Les projets de décret et d'arrêté, présentés cette semaine, ne reviennent pas sur ces dernières modalités. Mais ils précisent la pondération des épreuves orales dans la note globale classant les étudiants. Elles devraient désormais peser 30% dans cette note globale, mais avec une variation possible de 5% "en plus ou en moins" selon les universités. "On va encore créer des inégalités, s'étonne Emmanuel d'Astorg. Entre territoires, on pourra avoir jusqu'à 10 points d'écart." De plus, cela veut dire que les étudiants admis sans avoir à passer les épreuves orales "seront sélectionnés uniquement sur 70%" de leur note globale, poursuit-t-il, s'interrogeant sur les limites de telles modalités.
"On reste dans un marasme"
"Nous, ce que l'on demande, c'est qu'il y ait une homogénéisation complète de cette réforme", s'insurge le président du Collectif national Pass/LAS. "On continue de créer, même avec [ces] adaptation[s] […], une inégalité entre les étudiants. Ça nous pose un problème, car ce que l'on dénonce depuis le début, c'est cette inégalité dans la formation" depuis la mise œuvre de la réforme de la Paces en 2020.
Si les textes présentés mardi viennent également préciser les attendus de ces épreuves orales – indiquant notamment qu'elles ne peuvent porter sur la présentation du projet professionnel du candidat -, "on reste dans un marasme, dans quelque chose qui n'est pas clair", soupire Emmanuel d'Astorg. Le professeur des écoles craint surtout que ces oraux puissent encore porter sur des questions sans rapport avec les études de santé : "On va encore juger les compétences des étudiants sur ce type de questions […] Ça nous semble complètement hors de propos."
Certains éléments avancés dans les nouveaux textes semblent toutefois "intéressants", glisse le représentant du collectif. A commencer par l'inscription dans le code de l'éducation d'une obligation pour les universités de déterminer dès "le 1er octobre de l’année, pour chacune des formations MMOP, leur capacité d’accueil d’étudiants en deuxième et troisième années du premier cycle, pour l’année universitaire suivante".
La modification de modalités concernant le nombre de places offertes en deuxième année des études de santé est aussi notable.
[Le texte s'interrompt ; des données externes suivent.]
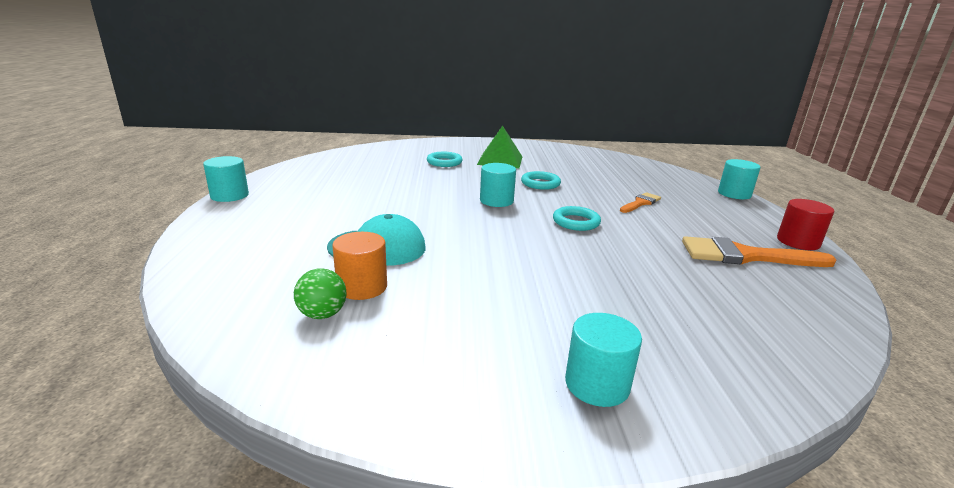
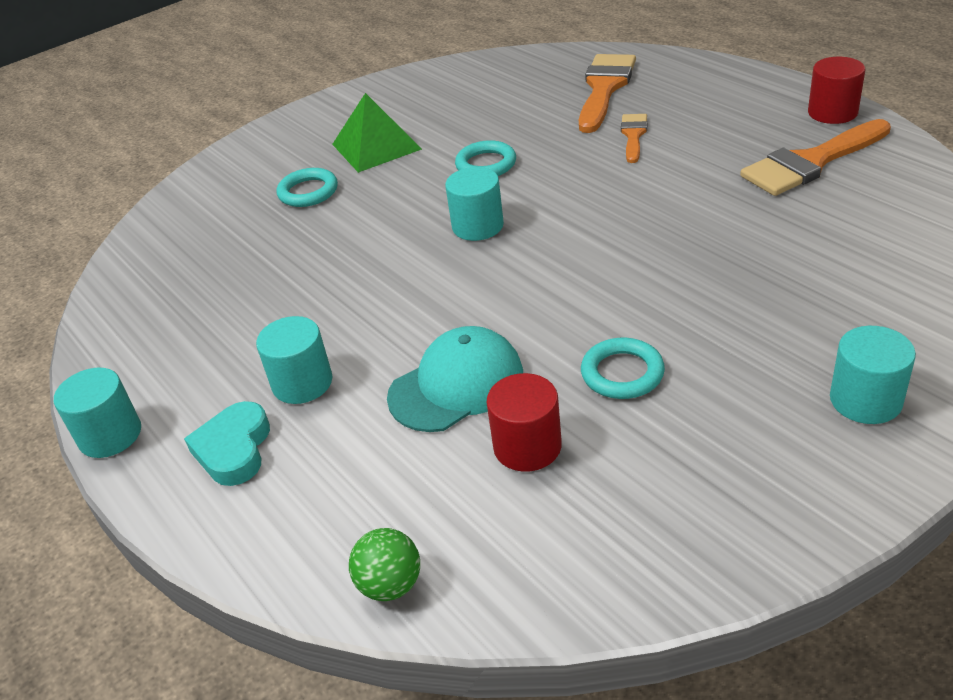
camera: 30 degrees left, 15 degrees up
green ball [294,268,346,319] -> green ball moved to [349,528,420,601]
orange cylinder [332,232,387,300] -> red cylinder [486,373,562,472]
turquoise ring [553,206,601,231] -> turquoise ring moved to [581,338,665,399]
turquoise cylinder [718,159,761,199] -> turquoise cylinder moved to [256,316,332,404]
none -> turquoise heart [184,401,270,486]
none -> orange brush [579,54,636,133]

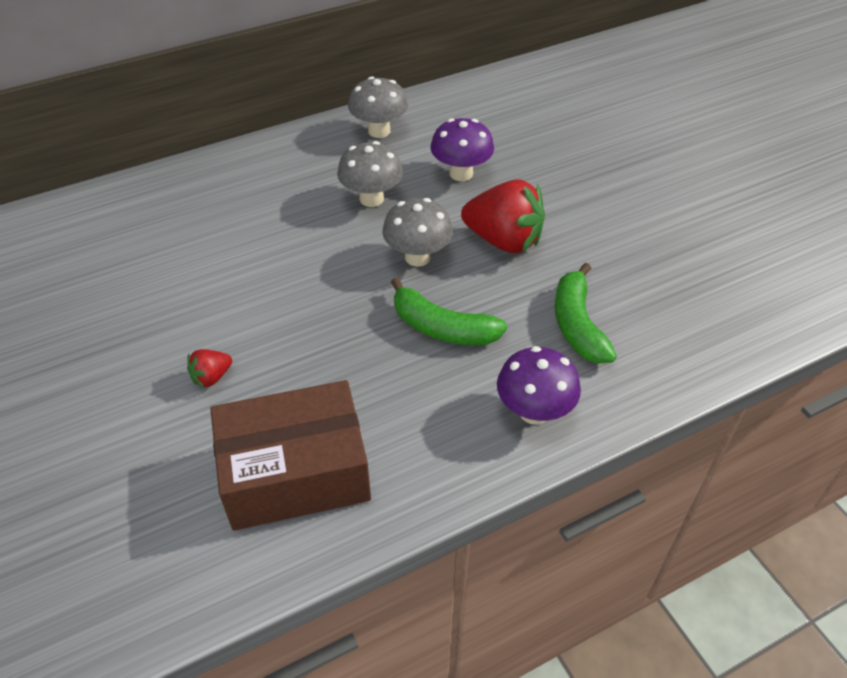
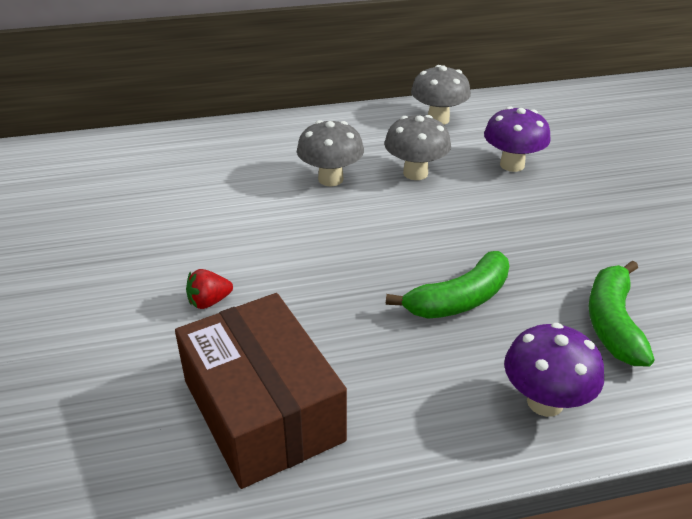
camera: 15 degrees right, 10 degrees down
brown box [210,380,371,531] -> brown box turned 60 degrees clockwise [175,293,347,489]
grey mushroom [382,198,453,267] -> grey mushroom moved to [297,120,364,186]
green banana [391,277,507,345] -> green banana turned 75 degrees counterclockwise [386,251,509,319]
red strawberry [461,179,545,253] -> none

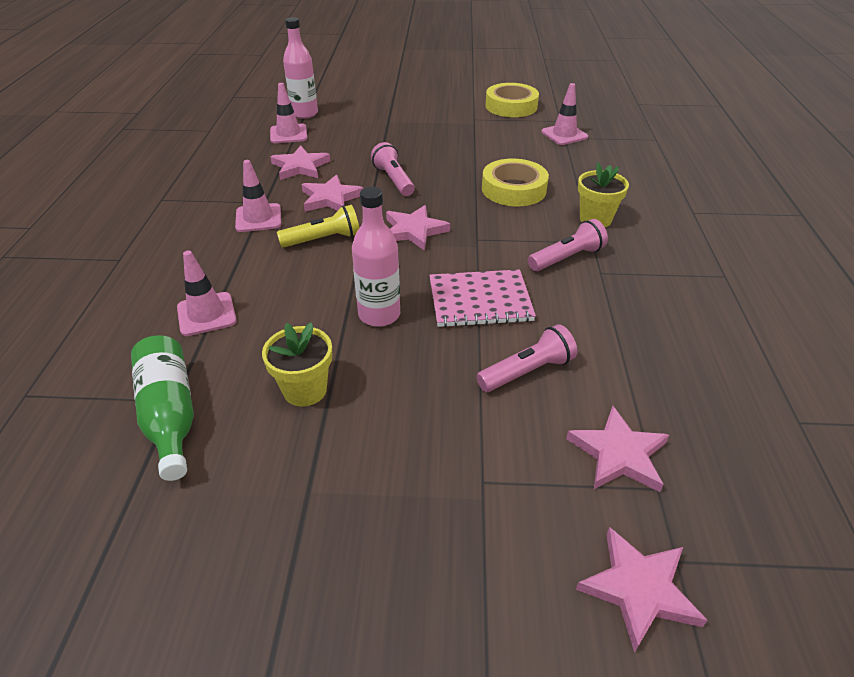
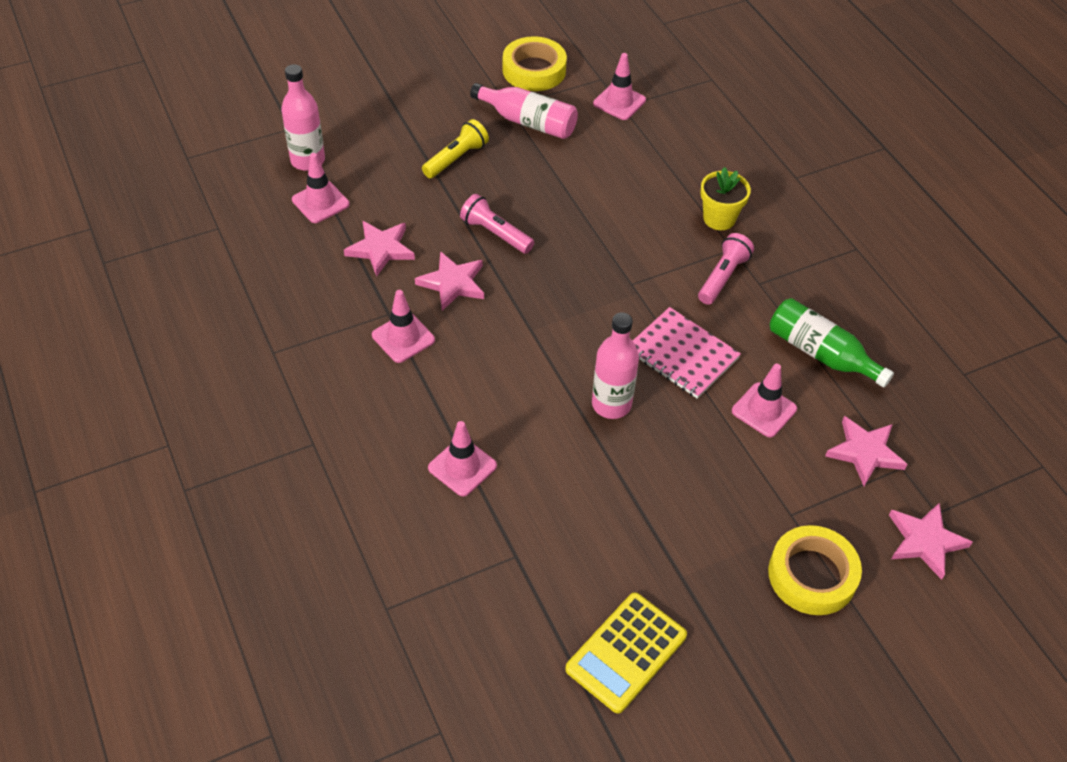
camera: 30 degrees left, 10 degrees up
green bottle [131,335,194,481] -> green bottle moved to [770,298,894,387]
yellow flower pot [262,323,332,407] -> none
yellow flashlight [277,205,359,248] -> yellow flashlight moved to [422,119,489,178]
pink star [386,205,450,251] -> none
pink notebook [429,269,536,327] -> pink notebook turned 75 degrees clockwise [633,307,741,399]
pink flashlight [476,324,577,392] -> pink traffic cone [732,364,797,437]
yellow tape [482,159,549,206] -> yellow tape moved to [768,525,862,615]
none -> pink bottle [470,83,578,139]
none -> yellow calculator [565,592,687,714]

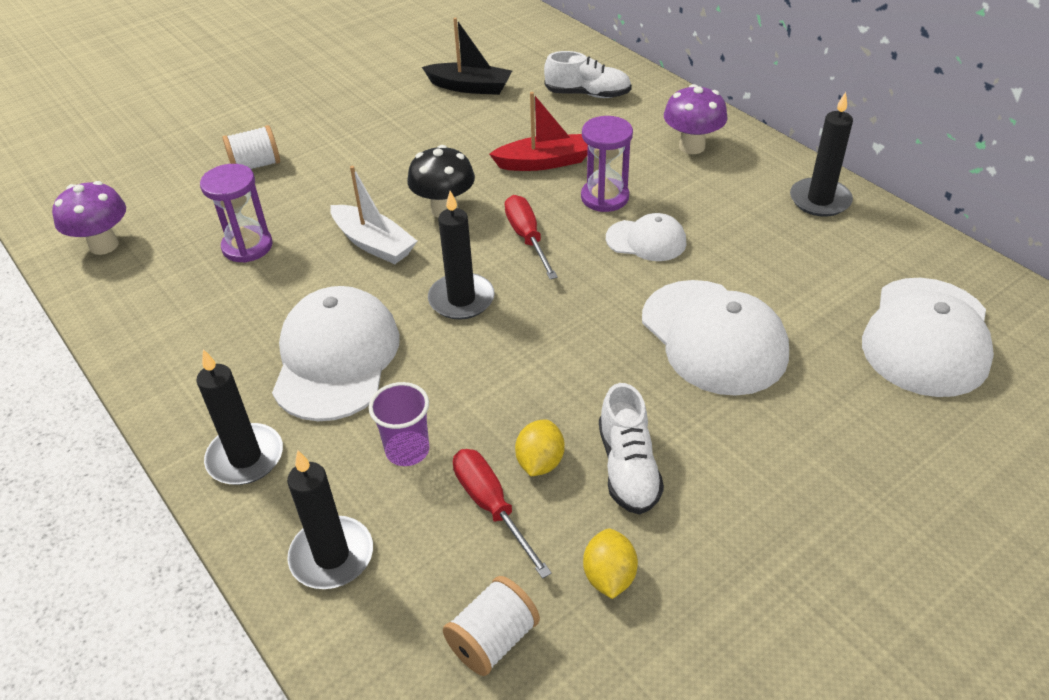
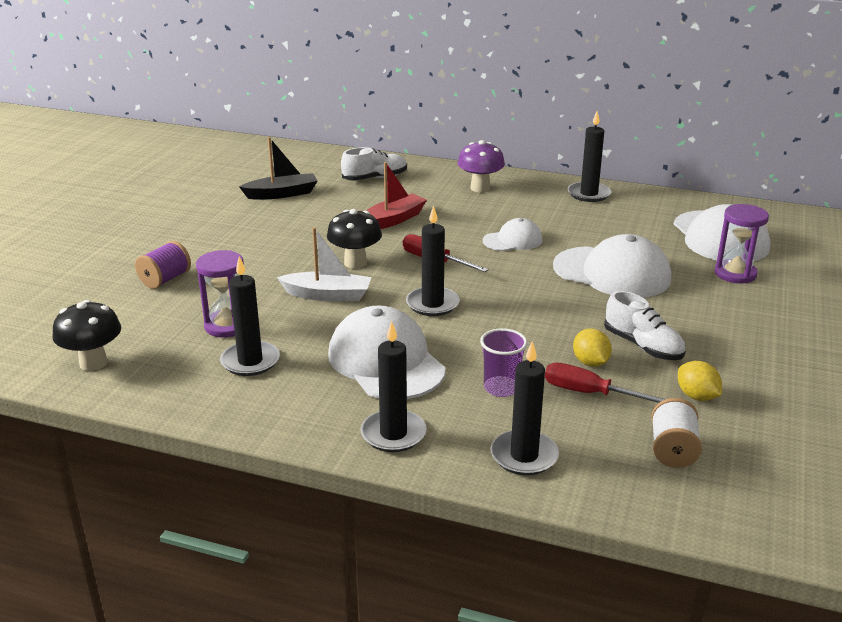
camera: 35 degrees left, 15 degrees down
purple mushroom [52,181,126,255] -> black mushroom [52,300,121,371]
white spool [222,125,280,169] -> purple spool [135,241,191,289]
purple hourglass [581,116,633,212] -> purple hourglass moved to [715,204,769,283]
none -> black candle [220,256,280,376]

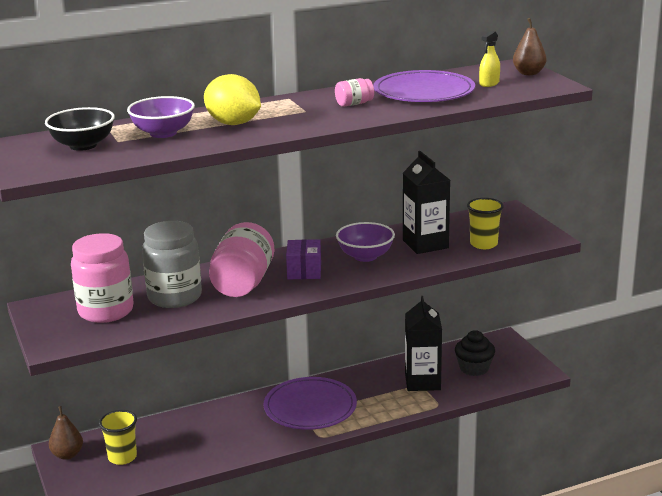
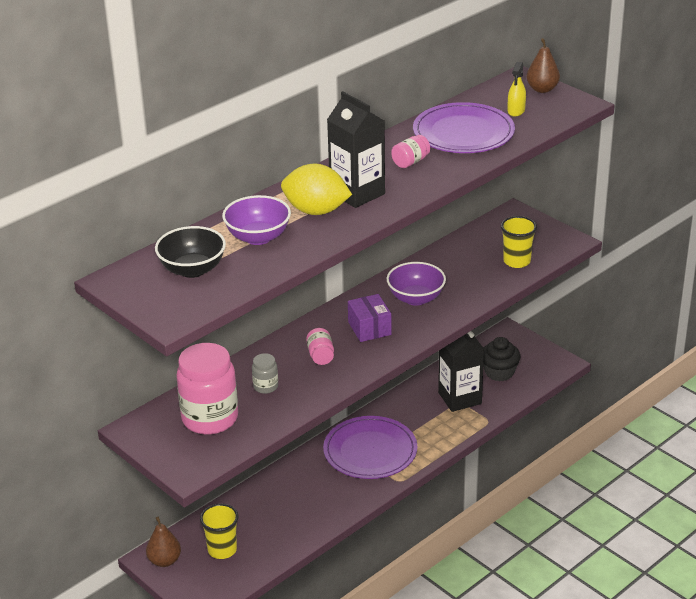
camera: 20 degrees left, 10 degrees up
grey jar [142,221,202,308] -> grey jar [252,353,278,394], size x0.45
pink jar [209,222,274,297] -> pink jar [306,328,334,365], size x0.45
black carton [403,151,450,254] -> black carton moved to [327,91,385,208]

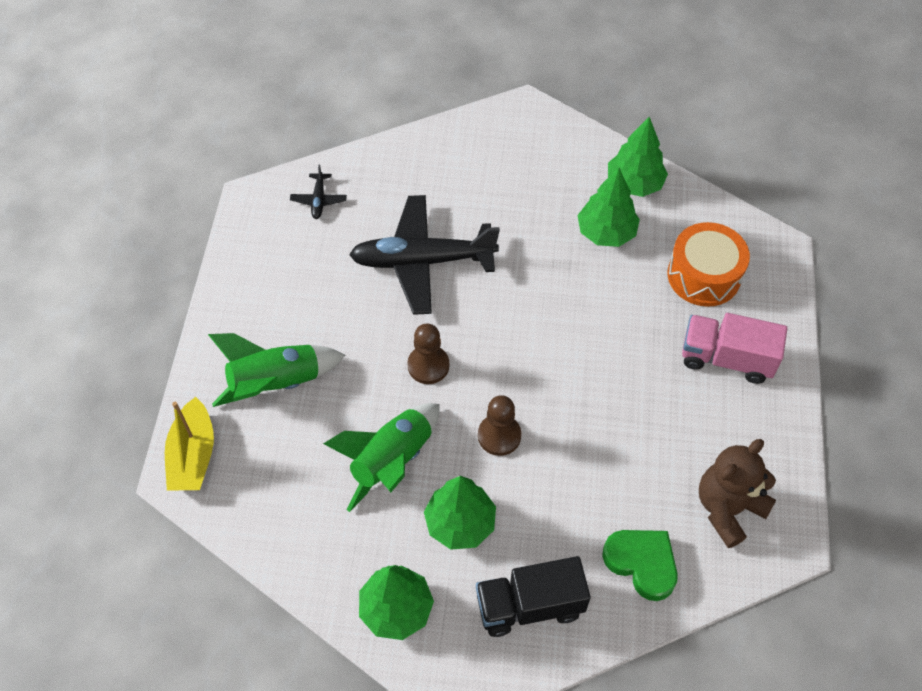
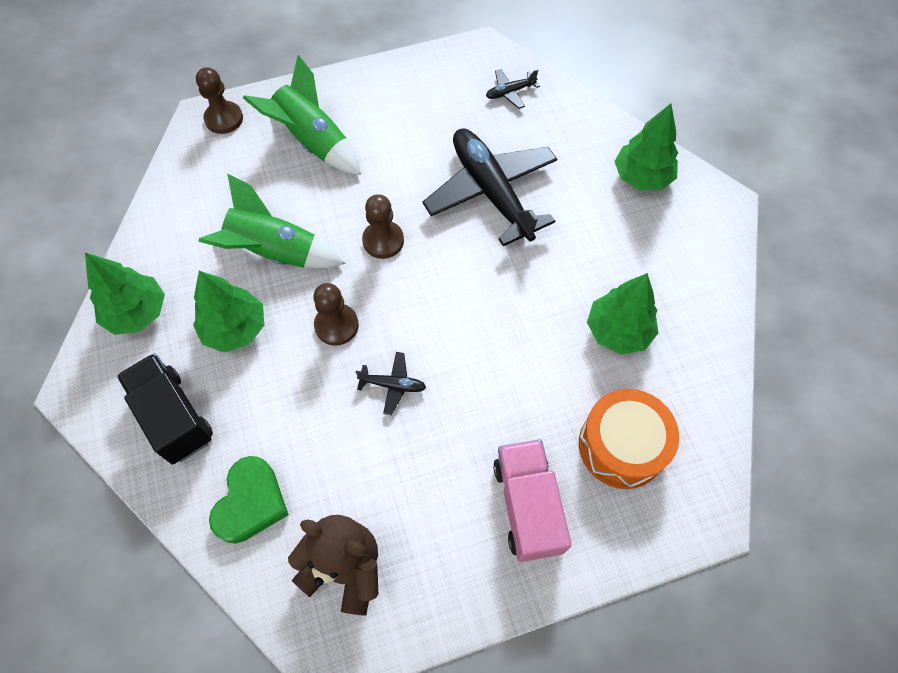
camera: 65 degrees right, 5 degrees up
yellow boat [165,397,214,490] -> brown pawn [196,67,243,134]
green tree [608,117,668,197] -> green tree moved to [614,103,678,190]
none -> black plane [356,352,426,415]

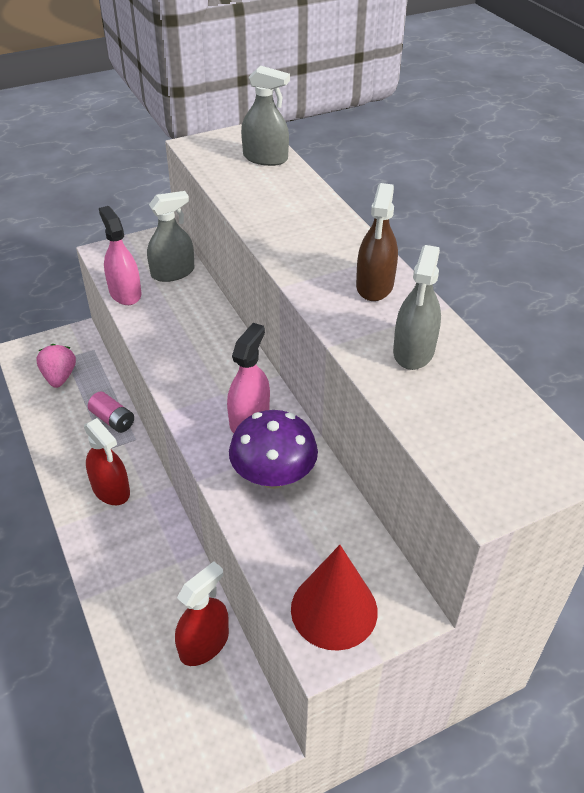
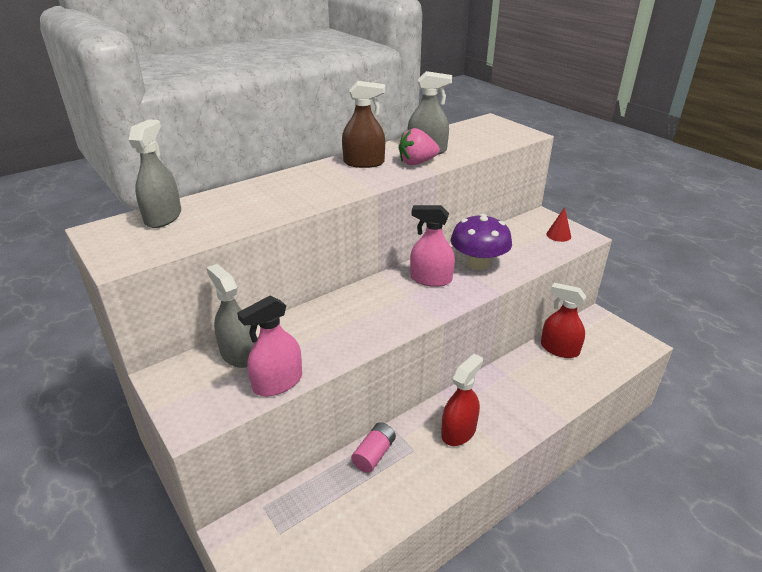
camera: 100 degrees left, 10 degrees down
pink strawberry [36,344,76,388] -> pink strawberry moved to [399,128,440,165]
red cone [291,545,378,651] -> red cone [546,207,571,242], size x0.50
En effet, le projet de décret prévoit qu'un arrêté "fixe le pourcentage minimal de places proposées pour chaque formation" MMOP – et non plus un nombre précis de places -, qui ne peut toutefois "excéder 50 % du nombre total de places proposées". "On ne voit pas encore où va être l'avantage ou le défaut dans ce changement, avance Emmanuel d'Astorg, intrigué. On ne sait pas trop sur quoi ce critère est défini. Il faut donc attendre de voir comment les facs vont l'utiliser, mais c'est quelque chose qui change."
Reste à savoir si ces projets de décret et d'arrêté verront le jour, et surtout à quelle échéance. Le Conseil d'Etat avait donné au Gouvernement jusqu'à la fin du mois de juin pour agir. Mais en pleine crise politique suite à l'annonce de la dissolution de l'Assemblée nationale, "ces textes seront-ils appliqués ? Comment vont-ils l'être ? Et seront-ils vraiment utiles aux jeunes ?", lance le président du Collectif national Pass/LAS.
*Le Conseil national de l'enseignement supérieur et de la recherche.